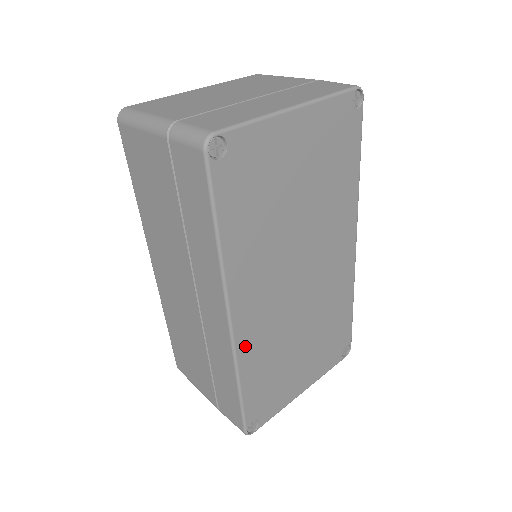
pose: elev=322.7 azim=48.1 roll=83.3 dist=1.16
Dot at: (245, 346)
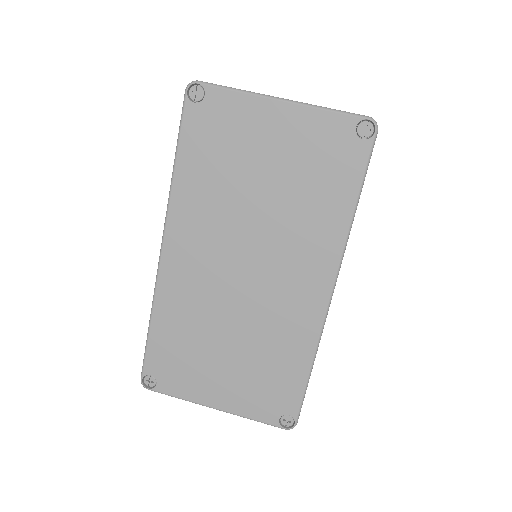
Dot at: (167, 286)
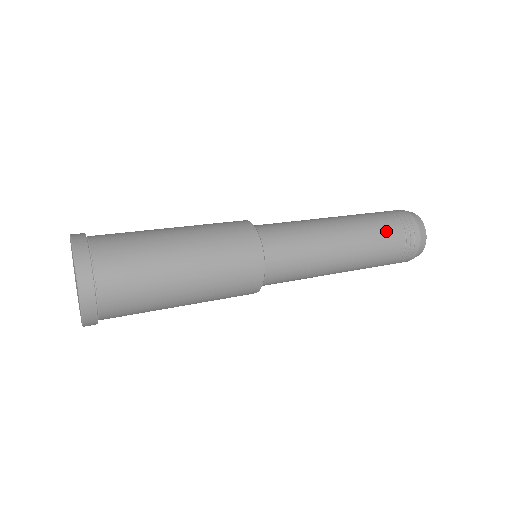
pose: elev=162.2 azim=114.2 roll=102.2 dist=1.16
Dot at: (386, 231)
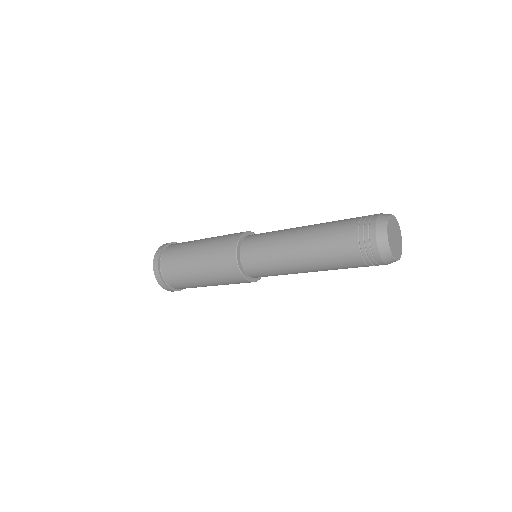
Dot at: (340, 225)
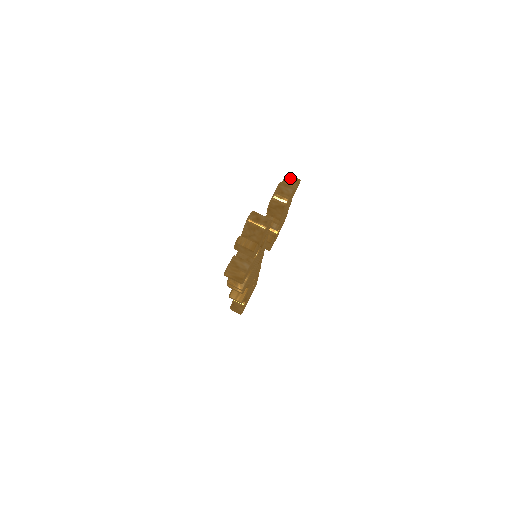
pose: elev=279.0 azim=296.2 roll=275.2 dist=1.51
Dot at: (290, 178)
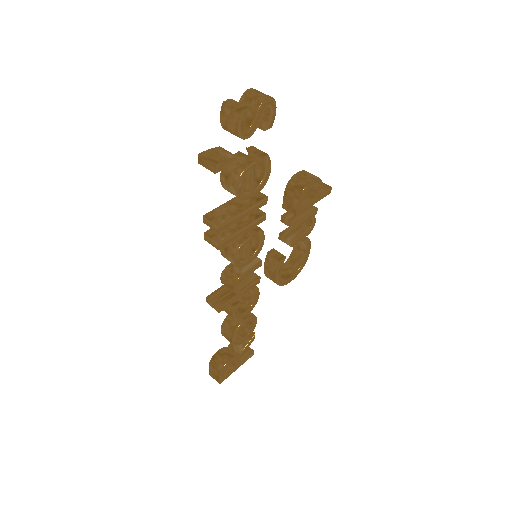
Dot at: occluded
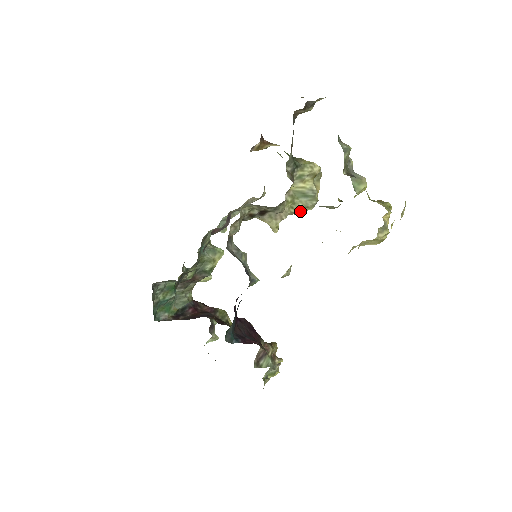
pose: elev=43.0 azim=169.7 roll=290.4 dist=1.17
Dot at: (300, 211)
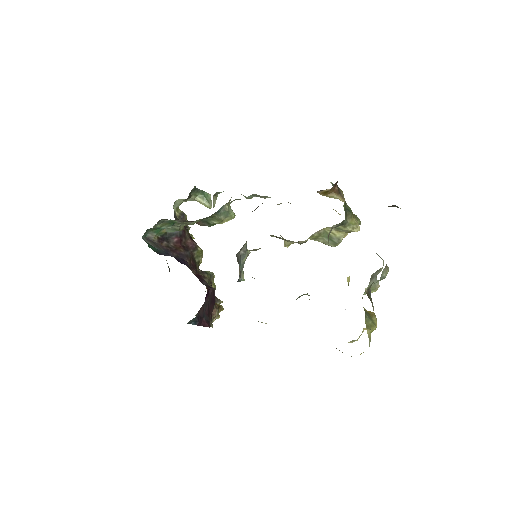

Aim of the task: Please format all of the data above as a numbered list with one line per item, omitting blank lines and leaving out the pictures.

Solution to the problem:
1. pose: elev=322.7 azim=48.1 roll=83.3 dist=1.16
2. Dot at: (245, 346)
3. Dot at: (167, 286)
4. pose: elev=162.2 azim=114.2 roll=102.2 dist=1.16
5. Dot at: (386, 231)
6. Dot at: (340, 225)
7. pose: elev=279.0 azim=296.2 roll=275.2 dist=1.51
8. Dot at: (290, 178)
9. Dot at: occluded
10. pose: elev=43.0 azim=169.7 roll=290.4 dist=1.17
11. Dot at: (300, 211)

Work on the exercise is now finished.